AUFGABENSTELLUNG: Geben Sie aus dem Text über das Adventssingen in St. Michael die Stelle von „Adventszeit gibt neues“ bis „hielt eine Andacht.“ wortgetreu wieder.

TEXTAUSZUG:
Adventszeit gibt neues Licht

Und wieder hieß es Kirchenmusik in St. Michael. Passend zur Jahreszeit stand unter anderem ein Adventssingen auf dem Programm. Dekan Dr. Wenrich Slenczka hielt eine Andacht.

Musik, Lieder und Texte zum Advent wechselten sich am 2. Adventssonntag ab. In der Reihe Kirchenmusik in St. Michael gestaltete die Kantorei Weiden unter der Leitung und dem Orgelspiel von Hanns-Friedrich Kaiser das Adventssingen mit Liedern "Wohlauf mit hellem Ton", "Nun komm, der Heiden Heiland" und "Nun freut euch, liebe Christen g'mein".

Der Instrumentalkreis unter der Leitung von Friedemann Kloos spielte nach Johann Kasper Ferdinand Fischer "Ricercar pro Tempore Adventus". Beim Konzert für Orgel und Streicher in F-Dur nach Georg Friedrich Händel verschmolzen Musik, Altar und Kirchenschiff in gemeinsamer Symphonie. Dekan Dr. Wenrich Slenczka führte mit Lesungen und Gedanken nach dem Propheten Jesaia auf die frohe Botschaft - Gott sendet seinen Sohn - hin. Auch um den Bischof Nikolaus aus der Stadt Myra ging es, denn um ihn ranken sich viele Legenden und Geschichten.

GEGEBENE ANGABEN:
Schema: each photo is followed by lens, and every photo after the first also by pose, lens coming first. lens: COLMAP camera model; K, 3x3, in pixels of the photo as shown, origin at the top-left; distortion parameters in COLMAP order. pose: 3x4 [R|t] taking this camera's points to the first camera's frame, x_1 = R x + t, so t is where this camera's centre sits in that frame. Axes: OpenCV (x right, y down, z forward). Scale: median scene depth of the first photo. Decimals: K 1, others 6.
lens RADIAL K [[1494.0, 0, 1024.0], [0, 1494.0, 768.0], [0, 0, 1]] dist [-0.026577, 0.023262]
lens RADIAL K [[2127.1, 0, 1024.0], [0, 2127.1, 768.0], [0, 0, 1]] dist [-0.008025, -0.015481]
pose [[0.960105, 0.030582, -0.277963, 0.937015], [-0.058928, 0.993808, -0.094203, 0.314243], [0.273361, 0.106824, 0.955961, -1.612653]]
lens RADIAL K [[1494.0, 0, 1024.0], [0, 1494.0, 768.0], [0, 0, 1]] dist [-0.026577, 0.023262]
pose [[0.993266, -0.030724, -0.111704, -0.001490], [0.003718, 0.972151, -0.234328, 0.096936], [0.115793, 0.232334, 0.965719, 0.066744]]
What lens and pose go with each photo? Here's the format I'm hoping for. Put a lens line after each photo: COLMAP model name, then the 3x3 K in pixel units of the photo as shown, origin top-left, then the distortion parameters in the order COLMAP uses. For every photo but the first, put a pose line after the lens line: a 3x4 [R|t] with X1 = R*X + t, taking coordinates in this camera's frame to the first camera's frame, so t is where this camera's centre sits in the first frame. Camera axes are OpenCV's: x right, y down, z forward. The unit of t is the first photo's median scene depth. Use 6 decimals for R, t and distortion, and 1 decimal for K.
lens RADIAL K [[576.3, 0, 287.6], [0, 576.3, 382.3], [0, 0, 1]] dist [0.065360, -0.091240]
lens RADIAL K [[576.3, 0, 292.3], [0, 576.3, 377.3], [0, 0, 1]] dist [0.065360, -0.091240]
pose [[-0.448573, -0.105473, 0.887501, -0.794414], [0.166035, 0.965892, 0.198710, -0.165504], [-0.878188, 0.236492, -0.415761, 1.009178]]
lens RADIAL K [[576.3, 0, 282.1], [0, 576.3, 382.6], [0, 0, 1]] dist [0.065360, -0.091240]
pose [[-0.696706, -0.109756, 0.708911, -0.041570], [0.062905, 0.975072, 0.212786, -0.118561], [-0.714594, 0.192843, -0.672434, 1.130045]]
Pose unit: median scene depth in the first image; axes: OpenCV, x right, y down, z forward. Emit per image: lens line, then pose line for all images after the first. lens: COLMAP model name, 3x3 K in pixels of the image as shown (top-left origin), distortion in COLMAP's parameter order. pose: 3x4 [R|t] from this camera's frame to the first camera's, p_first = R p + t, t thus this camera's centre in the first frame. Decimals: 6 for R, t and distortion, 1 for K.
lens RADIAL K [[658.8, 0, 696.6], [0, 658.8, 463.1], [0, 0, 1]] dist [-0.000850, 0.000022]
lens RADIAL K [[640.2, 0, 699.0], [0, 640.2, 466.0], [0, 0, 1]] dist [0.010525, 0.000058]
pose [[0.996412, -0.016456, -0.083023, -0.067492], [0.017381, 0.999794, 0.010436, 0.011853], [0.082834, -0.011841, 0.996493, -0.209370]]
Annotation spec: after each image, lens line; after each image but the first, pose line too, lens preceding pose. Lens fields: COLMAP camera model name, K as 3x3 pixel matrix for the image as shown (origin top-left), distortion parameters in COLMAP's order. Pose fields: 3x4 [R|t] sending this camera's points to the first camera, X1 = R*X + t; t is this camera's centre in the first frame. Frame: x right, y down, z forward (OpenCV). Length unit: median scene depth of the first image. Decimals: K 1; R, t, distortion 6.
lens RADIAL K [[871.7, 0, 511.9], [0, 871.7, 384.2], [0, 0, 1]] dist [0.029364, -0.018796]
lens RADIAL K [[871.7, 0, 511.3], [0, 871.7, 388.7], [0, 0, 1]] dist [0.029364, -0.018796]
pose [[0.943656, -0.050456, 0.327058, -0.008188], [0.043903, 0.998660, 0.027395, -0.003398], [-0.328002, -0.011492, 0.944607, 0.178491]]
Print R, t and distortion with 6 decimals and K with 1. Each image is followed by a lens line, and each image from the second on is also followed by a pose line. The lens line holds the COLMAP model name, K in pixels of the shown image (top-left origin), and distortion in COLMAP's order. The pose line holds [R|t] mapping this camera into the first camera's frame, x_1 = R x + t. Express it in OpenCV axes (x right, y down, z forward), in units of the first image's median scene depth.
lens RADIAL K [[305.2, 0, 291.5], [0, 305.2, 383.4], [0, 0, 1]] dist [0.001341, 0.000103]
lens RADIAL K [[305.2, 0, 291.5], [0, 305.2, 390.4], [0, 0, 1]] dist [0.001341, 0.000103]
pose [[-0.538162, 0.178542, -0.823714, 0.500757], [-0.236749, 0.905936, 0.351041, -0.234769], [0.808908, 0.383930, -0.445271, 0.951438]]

LÖSUNG:
Adventszeit gibt neues Licht

Und wieder hieß es Kirchenmusik in St. Michael. Passend zur Jahreszeit stand unter anderem ein Adventssingen auf dem Programm. Dekan Dr. Wenrich Slenczka hielt eine Andacht.